[AUFGABE 1] Gib die Dateneinträge weiter unten Zeile für Zeile als JSON-Liste von Zeichenketten aus, Leerzeilen weggelassen. Die Bilder gehören nicht in die Ausgabe.

[ARTIKEL]
● ● ● ●

Digitale Beteiligungsplattformen können andere Zielgruppen erreichen, sofern sie richtig gestaltet werden

Durch eine barrierefreie Gestaltung von digitalen Beteiligungsplattformen wird es mehr Menschen ermöglicht, sich über Projekte zu informieren und ihre Meinung online abzugeben. Dies setzt jedoch voraus, dass Online-Beteiligungsplattformen in mehreren Sprachen übersetzt und für Menschen mit Benachteiligungen zugänglich gemacht werden. Eine einstellbare Textgröße sowie Texte in vereinfachter Sprache sind hierbei notwendig. Zudem sollten die Beteiligungsplattformen kompatibel gestaltet sein, um sie mit entsprechenden Endgeräten nutzen zu können.

● ● ● ●

[AUFGABE 2]
Beantworte diese Fragen zum Artikel über digitale Beteiligungsplattformen:
(a) Was wird mehr Menschen durch eine barrierefreie Gestaltung ermöglicht?
(b) Welche zwei Dinge werden als notwendig bezeichnet?
(c) Wozu sollten die Plattformen kompatibel gestaltet sein?

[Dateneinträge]
● ● ● ●

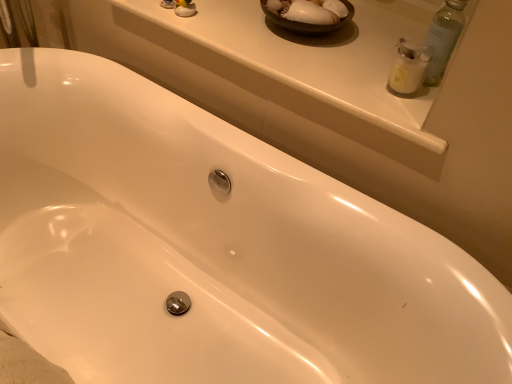
Question: Considering their positions, is white glossy window sill at upper center located in front of or behind white matte jar at upper right?

Choices:
 (A) behind
 (B) front

Answer: (B)

Question: From the image's perspective, is white glossy window sill at upper center above or below white matte jar at upper right?

Choices:
 (A) above
 (B) below

Answer: (A)

Question: Is point (389, 122) closer or farther from the camera than point (407, 82)?

Choices:
 (A) farther
 (B) closer

Answer: (B)

Question: Is point (396, 87) closer or farther from the camera than point (333, 61)?

Choices:
 (A) closer
 (B) farther

Answer: (A)

Question: Which is correct: white matte jar at upper right is inside white glossy window sill at upper center, or outside of it?

Choices:
 (A) outside
 (B) inside

Answer: (A)

Question: From a real-world perspective, relative to white glossy window sill at upper center, is white matte jar at upper right vertically above or below?

Choices:
 (A) above
 (B) below

Answer: (A)

Question: Is white matte jar at upper right taller or shorter than white glossy window sill at upper center?

Choices:
 (A) short
 (B) tall

Answer: (B)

● ● ● ●

[VOLLSTÄNDIGE ANTWORT 1]
[
  "Question: Considering their positions, is white glossy window sill at upper center located in front of or behind white matte jar at upper right?",
  "Choices:",
  " (A) behind",
  " (B) front",
  "Answer: (B)",
  "Question: From the image's perspective, is white glossy window sill at upper center above or below white matte jar at upper right?",
  "Choices:",
  " (A) above",
  " (B) below",
  "Answer: (A)",
  "Question: Is point (389, 122) closer or farther from the camera than point (407, 82)?",
  "Choices:",
  " (A) farther",
  " (B) closer",
  "Answer: (B)",
  "Question: Is point (396, 87) closer or farther from the camera than point (333, 61)?",
  "Choices:",
  " (A) closer",
  " (B) farther",
  "Answer: (A)",
  "Question: Which is correct: white matte jar at upper right is inside white glossy window sill at upper center, or outside of it?",
  "Choices:",
  " (A) outside",
  " (B) inside",
  "Answer: (A)",
  "Question: From a real-world perspective, relative to white glossy window sill at upper center, is white matte jar at upper right vertically above or below?",
  "Choices:",
  " (A) above",
  " (B) below",
  "Answer: (A)",
  "Question: Is white matte jar at upper right taller or shorter than white glossy window sill at upper center?",
  "Choices:",
  " (A) short",
  " (B) tall",
  "Answer: (B)"
]

[VOLLSTÄNDIGE ANTWORT 2]
(a) Sich über Projekte zu informieren und ihre Meinung online abzugeben.
(b) Eine einstellbare Textgröße sowie Texte in vereinfachter Sprache.
(c) Um sie mit entsprechenden Endgeräten nutzen zu können.